O monitoramento conjunto da região foi determinado pela Corte Internacional de Justiça, com sede na Holanda, que julgou uma demanda encaminhada pela Argentina sobre a construção da indústria, localizada no município uruguaio de Fray Bentos.
Em sua sentença inapelável, divulgada em abril, o tribunal admitiu que o país de Mujica havia desrespeitado o Tratado do Rio Uruguai ao autorizar de forma unilateral a instalação da fábrica, mas negou que a empresa poluísse a região, como denunciava a Argentina.
O caso gerou um dos maiores conflitos diplomáticos recentes entre os dois países. Buenos Aires e Montevidéu procuram agora restabelecer seus laços com um possível controle interno da fábrica, enquanto a participação do Brasil é um dos pontos da discussão.
Segundo Topolansky, um monitoramento tripartido seria "positivo" para todos os territórios envolvidos, além de "deixar claro como é a saúde do rio".

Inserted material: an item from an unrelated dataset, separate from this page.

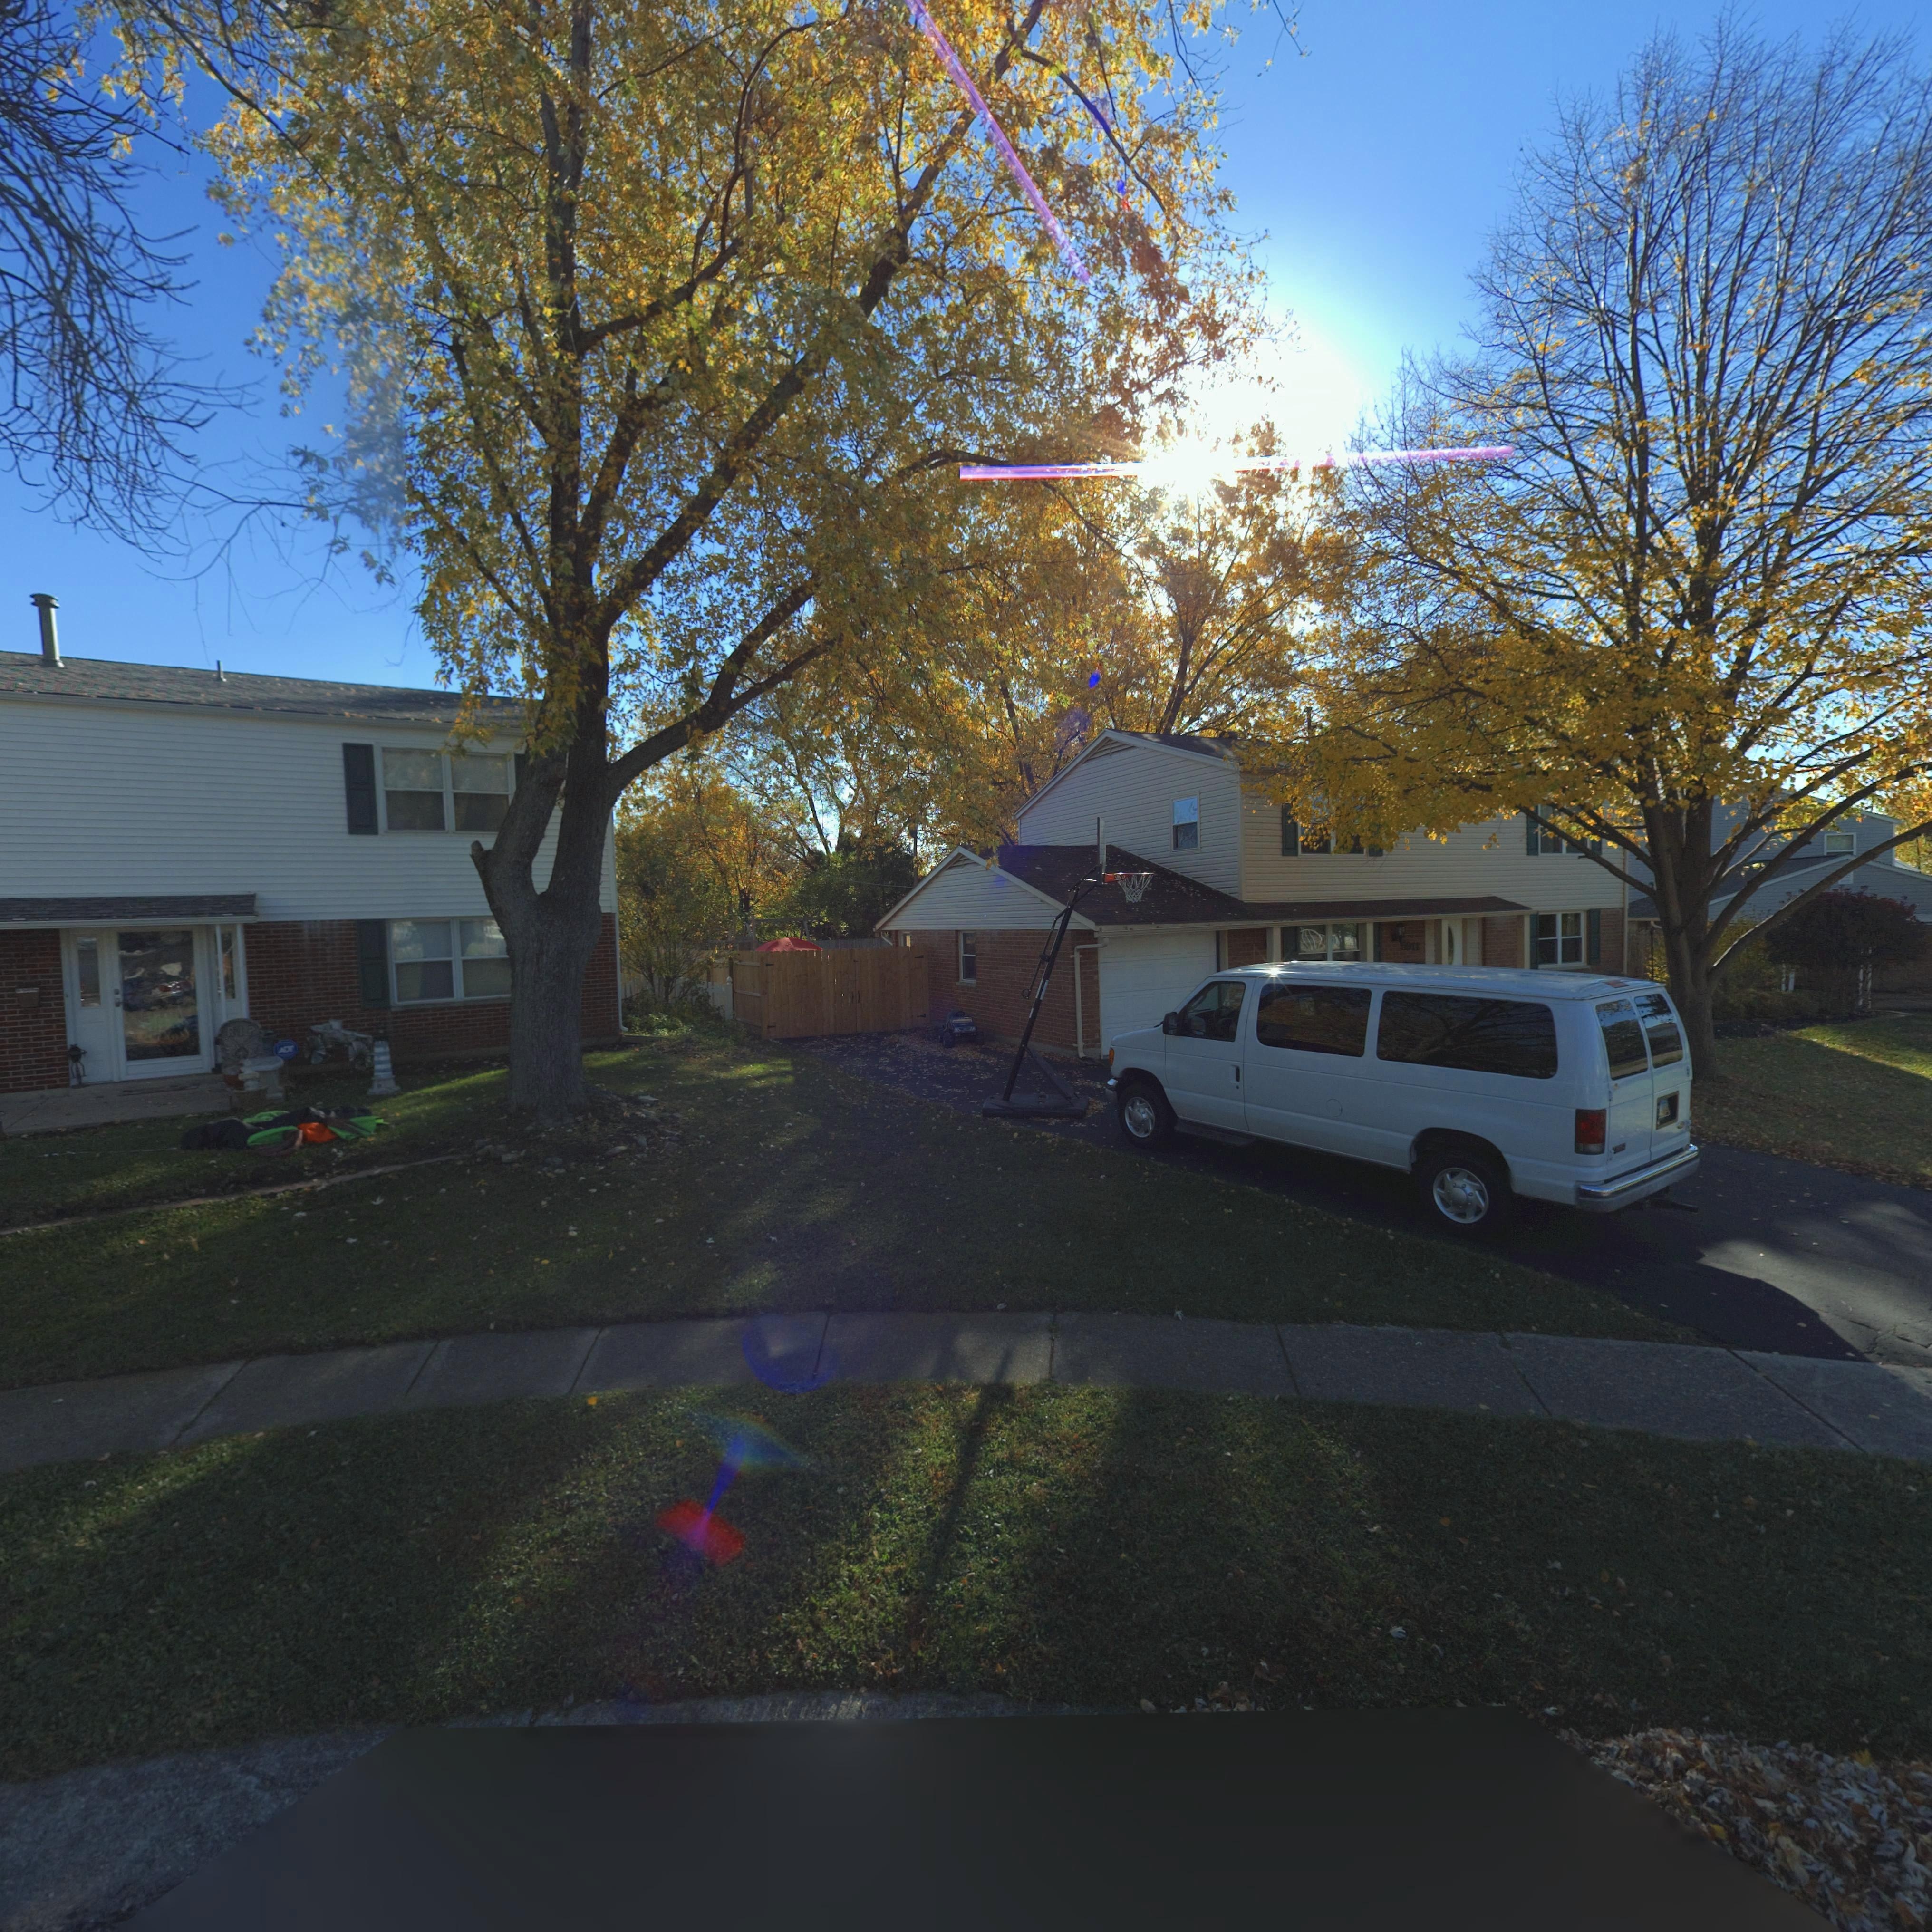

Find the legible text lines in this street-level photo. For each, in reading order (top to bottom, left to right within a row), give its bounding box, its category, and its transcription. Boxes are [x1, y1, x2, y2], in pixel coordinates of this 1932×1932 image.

[1399, 940, 1420, 952] StreetNumber: 5911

Sobre críticas internas de que um eventual controle conjunto da UPM implicaria em "ceder soberania", a senadora e primeira-dama considerou que "em um mundo que se globalizou e que começa a se mover por blocos, algo de soberania todos os países renunciam em função de algo que importa mais ao país".
"O monitoramento vai ser buscado no contexto de monitorar todas as margens do rio", acrescentou a esposa de José Mujica, assinalando que este controle seria "técnico" e não "político".